[Entries taken from a collection]
--- START ---
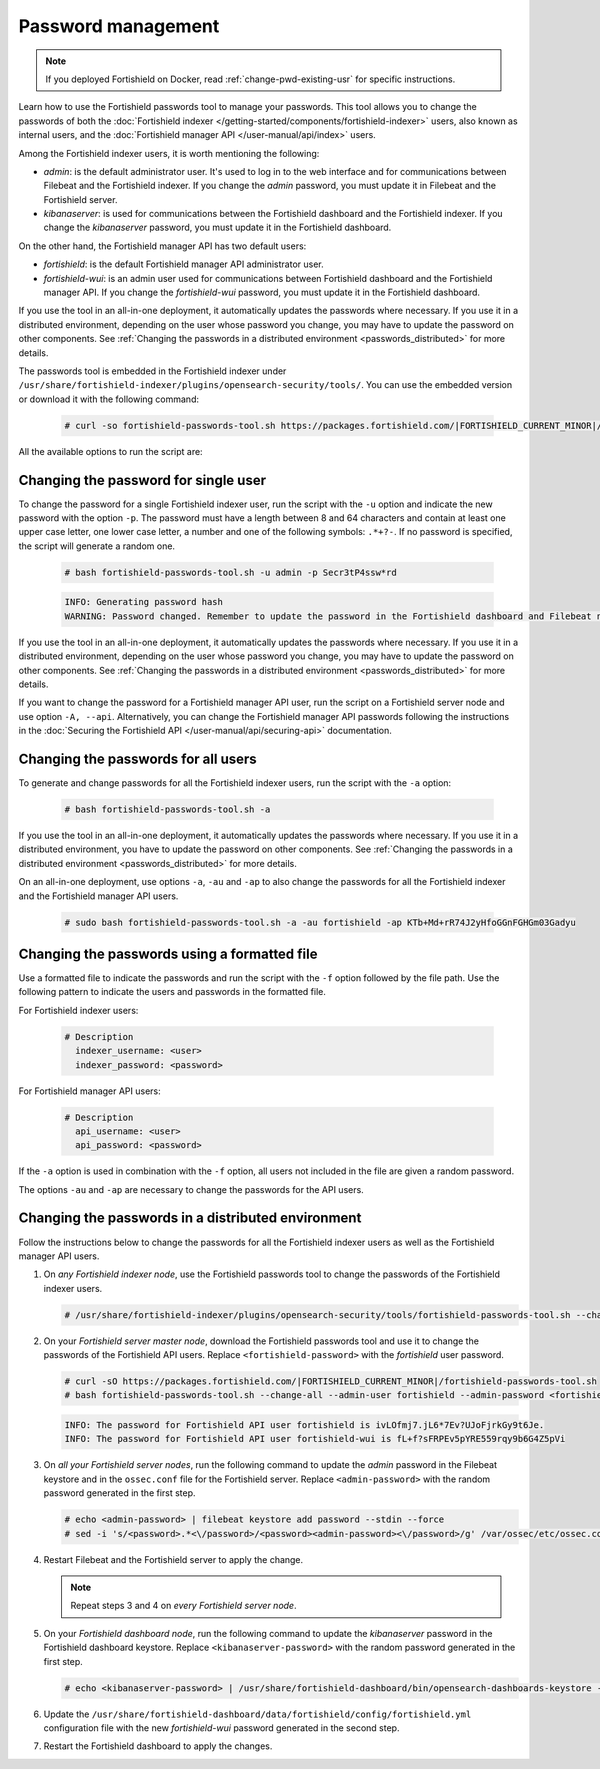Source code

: .. Copyright (C) 2015, Fortishield, Inc.

.. meta::
  :description: Learn how to use the Fortishield passwords tool to manage your passwords and secure your Fortishield installation.

Password management
===================

.. note::

   If you deployed Fortishield on Docker, read :ref:`change-pwd-existing-usr` for specific instructions.

Learn how to use the Fortishield passwords tool to manage your passwords. This tool allows you to change the passwords of both the :doc:`Fortishield indexer </getting-started/components/fortishield-indexer>` users, also known as internal users, and the :doc:`Fortishield manager API </user-manual/api/index>`  users.

Among the Fortishield indexer users, it is worth mentioning the following:

- *admin*: is the default administrator user. It's used to log in to the web interface and for communications between Filebeat and the Fortishield indexer. If you change the *admin* password, you must update it in Filebeat and the Fortishield server.

- *kibanaserver*: is used for communications between the Fortishield dashboard and the Fortishield indexer. If you change the *kibanaserver* password, you must update it in the Fortishield dashboard.

On the other hand, the Fortishield manager API has two default users:

- *fortishield*: is the default Fortishield manager API administrator user.

- *fortishield-wui*: is an admin user used for communications between Fortishield dashboard and the Fortishield manager API. If you change the *fortishield-wui* password, you must update it in the Fortishield dashboard.

If you use the tool in an all-in-one deployment, it automatically updates the passwords where necessary.  If you use it in a distributed environment, depending on the user whose password you change, you may have to update the password on other components. See  :ref:`Changing the passwords in a distributed environment <passwords_distributed>` for more details.

The passwords tool is embedded in the Fortishield indexer under ``/usr/share/fortishield-indexer/plugins/opensearch-security/tools/``. You can use the embedded version or download it with the following command:

  .. code-block:: console

    # curl -so fortishield-passwords-tool.sh https://packages.fortishield.com/|FORTISHIELD_CURRENT_MINOR|/fortishield-passwords-tool.sh


All the available options to run the script are:

+----------------------------------------------+-------------------------------------------------------------------------------------------------------------+
| Options                                      | Purpose                                                                                                     |
+==============================================+=============================================================================================================+
| -a / --change-all                            | Changes all the Fortishield indexer and Fortishield API user passwords and prints them on screen.                       |
|                                              | To change API passwords -au|--admin-user and -ap|--admin-password are required.                             |
+----------------------------------------------+-------------------------------------------------------------------------------------------------------------+
| -A,  --api                                   | Change the Fortishield API password given the current password.                                                   |
|                                              | Requires -u|--user, and -p|--password, -au|--admin-user and -ap|--admin-password.                           |
+----------------------------------------------+-------------------------------------------------------------------------------------------------------------+
| -au,--admin-user <adminUser>                 | Admin user for the Fortishield API. Required for changing the Fortishield API passwords.                                |
+----------------------------------------------+-------------------------------------------------------------------------------------------------------------+
| -ap, --admin-password <adminPassword>        | Password for the Fortishield API admin user. Required for changing the Fortishield API passwords.                       |
+----------------------------------------------+-------------------------------------------------------------------------------------------------------------+
| -u / --user <user>                           | Indicates the name of the user whose password will be changed.                                              |
|                                              | If no password is specified, it will generate a random one.                                                 |
+----------------------------------------------+-------------------------------------------------------------------------------------------------------------+
| -p / --password <password>                   | Indicates the new password. Must be used with option -u.                                                    |
+----------------------------------------------+-------------------------------------------------------------------------------------------------------------+
| -c / --cert <route-admin-certificate>        | Indicates route to the admin certificate.                                                                   |
+----------------------------------------------+-------------------------------------------------------------------------------------------------------------+
| -k / --certkey <route-admin-certificate-key> | Indicates route to the admin certificate key.                                                               |
+----------------------------------------------+-------------------------------------------------------------------------------------------------------------+
| -v / --verbose                               | Shows the complete script execution output.                                                                 |
+----------------------------------------------+-------------------------------------------------------------------------------------------------------------+
| -f / --file <password_file.yml>              | Changes the passwords for the ones given in the file.                                                       |
|                                              |                                                                                                             |
|                                              | Fortishield indexer users must have this format:                                                                  |
|                                              |                                                                                                             |
|                                              |    # Description                                                                                            |
|                                              |      indexer_username: <user>                                                                               |
|                                              |      indexer_password: <password>                                                                           |
|                                              |                                                                                                             |
|                                              | Fortishield API users must have this format:                                                                      |
|                                              |                                                                                                             |
|                                              |    # Description                                                                                            |
|                                              |     api_username: <user>                                                                                    |
|                                              |      api_password: <password>                                                                               |
+----------------------------------------------+-------------------------------------------------------------------------------------------------------------+
| -gf, --generate-file <passwords.fortishield>       | Generate password file with random passwords for standard users.                                            |
+----------------------------------------------+-------------------------------------------------------------------------------------------------------------+
| -h / --help                                  | Shows help.                                                                                                 |
+----------------------------------------------+-------------------------------------------------------------------------------------------------------------+

Changing the password for single user
-------------------------------------

To change the password for a single Fortishield indexer user, run the script with the ``-u`` option and indicate the new password with the option ``-p``. The password must have a length between 8 and 64 characters and contain at least one upper case letter, one lower case letter, a number and one of the following symbols: ``.*+?-``. If no password is specified, the script will generate a random one.


   .. code-block:: console

      # bash fortishield-passwords-tool.sh -u admin -p Secr3tP4ssw*rd


   .. code-block:: console
      :class: output

      INFO: Generating password hash
      WARNING: Password changed. Remember to update the password in the Fortishield dashboard and Filebeat nodes if necessary, and restart the services.

If you use the tool in an all-in-one deployment, it automatically updates the passwords where necessary.  If you use it in a distributed environment, depending on the user whose password you change, you may have to update the password on other components. See :ref:`Changing the passwords in a distributed environment <passwords_distributed>` for more details.

If you want to change the password for a Fortishield manager API user, run the script on a Fortishield server node and use option ``-A, --api``. Alternatively, you can change the Fortishield manager API passwords following the instructions in the :doc:`Securing the Fortishield API </user-manual/api/securing-api>` documentation.


Changing the passwords for all users
------------------------------------

To generate and change passwords for all the Fortishield indexer users, run the script with the ``-a`` option:

  .. code-block:: console

    # bash fortishield-passwords-tool.sh -a

  .. code-block:: console
    :class: output
    :emphasize-lines: 2,3

    INFO: Fortishield API admin credentials not provided, Fortishield API passwords not changed.
    INFO: The password for user admin is kwd139yG?YoIK?lRnqcXQ4R4gJDlAqKn
    INFO: The password for user kibanaserver is Bu1WIELh9RdRlf*oGjinN1?yhF6XzA7V
    INFO: The password for user kibanaro is 7kZvau11cPn6Y1SbOsdr8Kwr*BRiK3u+
    INFO: The password for user logstash is SUbk4KTmLl*geQbUg0c5tyfwahjDMhx5
    INFO: The password for user readall is ?w*Itj1Lgz.5w.C7vOw0Kxi7G94G8bG*
    INFO: The password for user snapshotrestore is Z6UXgM8Sr0bfV.i*6yPPEUY3H6Du2rdz
    WARNING: Fortishield indexer passwords changed. Remember to update the password in the Fortishield dashboard, Fortishield server, and Filebeat nodes if necessary, and restart the services.

If you use the tool in an all-in-one deployment, it automatically updates the passwords where necessary. If you use it in a distributed environment, you have to update the password on other components. See :ref:`Changing the passwords in a distributed environment <passwords_distributed>` for more details.

On an all-in-one deployment, use options ``-a``, ``-au`` and ``-ap`` to also change the passwords for all the Fortishield indexer and the Fortishield manager API users.

   .. code-block:: console

      # sudo bash fortishield-passwords-tool.sh -a -au fortishield -ap KTb+Md+rR74J2yHfoGGnFGHGm03Gadyu


   .. code-block:: console
      :class: output
      :emphasize-lines: 1,2,8,9

      INFO: The password for user admin is Wkw+b2rM6BEOwUmGfr*m*i1ithWw.dg2
      INFO: The password for user kibanaserver is 5Y0lIfCwmjkus9nWAAVxMInI+Eth25hr
      INFO: The password for user kibanaro is kJG7fHX18.UJIZoNip5nDo*34DN+cGBL
      INFO: The password for user logstash is wuabgegtKsQABems5RNJfV0AOmxT?81T
      INFO: The password for user readall is gKSuQFGG.Sa0L9gzJX5WZHPP3Y4Es+sU
      INFO: The password for user snapshotrestore is UdyI8ToXkgVCNOPfJ*FX*a5vybeB.rUw
      WARNING: Fortishield indexer passwords changed. Remember to update the password in the Fortishield dashboard, Fortishield server, and Filebeat nodes if necessary, and restart the services.
      INFO: The password for Fortishield API user fortishield is zG0yTsAiettOXWEB79Aca1jbQ5.UeW3M
      INFO: The password for Fortishield API user fortishield-wui is JmKiaCBQo?4Ne0yrM4+n7kGdXGfCmVjO
      INFO: Updated fortishield-wui user password in fortishield dashboard. Remember to restart the service.




Changing the passwords using a formatted file
---------------------------------------------

Use a formatted file to indicate the passwords and run the script with the ``-f`` option followed by the file path. Use the following pattern to indicate the users and passwords in the formatted file.

For Fortishield indexer users:

  .. code-block:: none

    # Description
      indexer_username: <user>
      indexer_password: <password>

For Fortishield manager API users:

  .. code-block:: none

    # Description
      api_username: <user>
      api_password: <password>

If the ``-a`` option is used in combination with the ``-f`` option, all users not included in the file are given a random password.

The options ``-au`` and ``-ap`` are necessary to change the passwords for the API users.

.. _passwords_distributed:

Changing the passwords in a distributed environment
---------------------------------------------------

Follow the instructions below to change the passwords for all the Fortishield indexer users as well as the Fortishield manager API users.

#. On `any Fortishield indexer node`, use the Fortishield passwords tool to change the passwords of the Fortishield indexer users.

   .. code-block:: console

      # /usr/share/fortishield-indexer/plugins/opensearch-security/tools/fortishield-passwords-tool.sh --change-all

   .. code-block:: console
      :class: output
      :emphasize-lines: 2,3

      INFO: Fortishield API admin credentials not provided, Fortishield API passwords not changed.
      INFO: The password for user admin is wcAny.XUwOVWHFy.+7tW9l8gUW1L8N3j
      INFO: The password for user kibanaserver is qy6fBrNOI4fD9yR9.Oj03?pihN6Ejfpp
      INFO: The password for user kibanaro is Nj*sSXSxwntrx3O7m8ehrgdHkxCc0dna
      INFO: The password for user logstash is nQg1Qw0nIQFZXUJc8r8+zHVrkelch33h
      INFO: The password for user readall is s0iWAei?RXObSDdibBfzSgXdhZCD9kH4
      INFO: The password for user snapshotrestore is Mb2EHw8SIc1d.oz.nM?dHiPBGk7s?UZB
      WARNING: Fortishield indexer passwords changed. Remember to update the password in the Fortishield dashboard, Fortishield server, and Filebeat nodes if necessary, and restart the services.

#. On your `Fortishield server master node`, download the Fortishield passwords tool and use it to change the passwords of the Fortishield API users. Replace ``<fortishield-password>`` with the *fortishield* user password.

   .. code-block:: console

      # curl -sO https://packages.fortishield.com/|FORTISHIELD_CURRENT_MINOR|/fortishield-passwords-tool.sh
      # bash fortishield-passwords-tool.sh --change-all --admin-user fortishield --admin-password <fortishield-password>

   .. code-block:: console
      :class: output

      INFO: The password for Fortishield API user fortishield is ivLOfmj7.jL6*7Ev?UJoFjrkGy9t6Je.
      INFO: The password for Fortishield API user fortishield-wui is fL+f?sFRPEv5pYRE559rqy9b6G4Z5pVi

#. On `all your Fortishield server nodes`, run the following command to update the `admin` password in the Filebeat keystore and in the ``ossec.conf`` file for the Fortishield server. Replace ``<admin-password>`` with the random password generated in the first step.

   .. code-block:: console

      # echo <admin-password> | filebeat keystore add password --stdin --force
      # sed -i 's/<password>.*<\/password>/<password><admin-password><\/password>/g' /var/ossec/etc/ossec.conf

#. Restart Filebeat and the Fortishield server to apply the change.

   .. include:: /_templates/common/restart_filebeat.rst
   .. include:: /_templates/common/restart_manager.rst

   .. note:: Repeat steps 3 and 4 on `every Fortishield server node`.

#. On your `Fortishield dashboard node`, run the following command to update the `kibanaserver` password in the Fortishield dashboard keystore. Replace ``<kibanaserver-password>`` with the random password generated in the first step.

   .. code-block:: console

      # echo <kibanaserver-password> | /usr/share/fortishield-dashboard/bin/opensearch-dashboards-keystore --allow-root add -f --stdin opensearch.password

#. Update the ``/usr/share/fortishield-dashboard/data/fortishield/config/fortishield.yml`` configuration file with the new `fortishield-wui` password generated in the second step.

   .. code-block:: yaml
      :emphasize-lines: 6

      hosts:
        - default:
            url: https://localhost
            port: 55000
            username: fortishield-wui
            password: "<fortishield-wui-password>"
            run_as: false

#. Restart the Fortishield dashboard to apply the changes.

   .. include:: /_templates/common/restart_dashboard.rst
--- END ---
## [YOUR ASSIGNMENT]
Copy the records above from the first line through the line containing "If you deployed", both included, and leave out any pictures.

## [THE COMPLETED TASK]
Source code

: .. Copyright (C) 2015, Fortishield, Inc.

.. meta::
  :description: Learn how to use the Fortishield passwords tool to manage your passwords and secure your Fortishield installation.

Password management
===================

.. note::

   If you deployed Fortishield on Docker, read :ref:`change-pwd-existing-usr` for specific instructions.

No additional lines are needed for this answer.